Question from Fiak:
We’ve been best friends for so long. While there’s no evidence (yet) that she’s going to want to date me, I feel she is contemplating doing that. The only problem is that I’m atheist and she’s Christian. I’m just confused. Please help me convert her. There’s about 7 more years till I totally lose her to some Christian. I feel she’s mine tho. Help please!
Answer by SmartLX:
I feel you presume too much about “her” in general, but I’ll concentrate on the religion part.
I’ve been with a Christian woman for almost ten years, and married to her for seven. Trust me when I say the difference in beliefs is not a deal-breaker. Each of us is also the product of an atheist-Christian couple, and beliefs vary among our siblings as well. Those of us in the extended family who are atheists got that way either because they were never indoctrinated or by a slow, natural fading of belief in the absence of reinforcement. Like in any group of people with two disparate positions among them, harmony is better served by not focusing on our differences. My wife and I each hope the other will “come around” in time, but it’s not a big enough part of either of our lives that we feel the need to force the issue.
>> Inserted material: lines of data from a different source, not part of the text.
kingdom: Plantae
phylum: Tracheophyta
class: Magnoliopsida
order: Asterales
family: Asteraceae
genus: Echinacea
What you’ll have noticed in the above description is that there were no major de-conversion events to speak of in the family. (One branch loudly denounced Christianity after one of its number was jilted by a hypocritical evangelical, but I suspect their actual beliefs didn’t shift much.) If I were you I wouldn’t try to make an atheist of “her” within a set timeframe as it’s really not reliably done.
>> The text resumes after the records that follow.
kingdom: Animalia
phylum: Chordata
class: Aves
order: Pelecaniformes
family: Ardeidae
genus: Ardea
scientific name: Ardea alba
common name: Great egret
Here’s how I would approach the issue directly if I did decide to try: I would ask the question, “Why do you believe in God?” Once I had the answer, I would work with her to answer the question, “Is that a good reason?” Maybe she has structured arguments that you can look up on this site or elsewhere, maybe she had a “road to Damascus” moment years ago you can examine, maybe she’s never really thought about it and will have to get back to you. Either way, it’s likely to be a conversation carried out in pieces over several days or weeks, especially since if you’re not careful it will be seen as an attack on an integral part of her identity and she won’t be keen to continue. (I did start along this path with my wife, but I sensed how defensive she was becoming and I let it be.) Remember to be totally open about your own position if she asks the same of you.
When it’s over and you’ve made your point, the belief may persist even if she’s unable to argue back, because beliefs are not beholden to reason. Only months or years later might it sink in that something’s not secure about them. On ATA I may argue specific points forcefully but I recognise that people are very unlikely to comment the next day thanking me for ridding them of their faith; that’s just not how it works.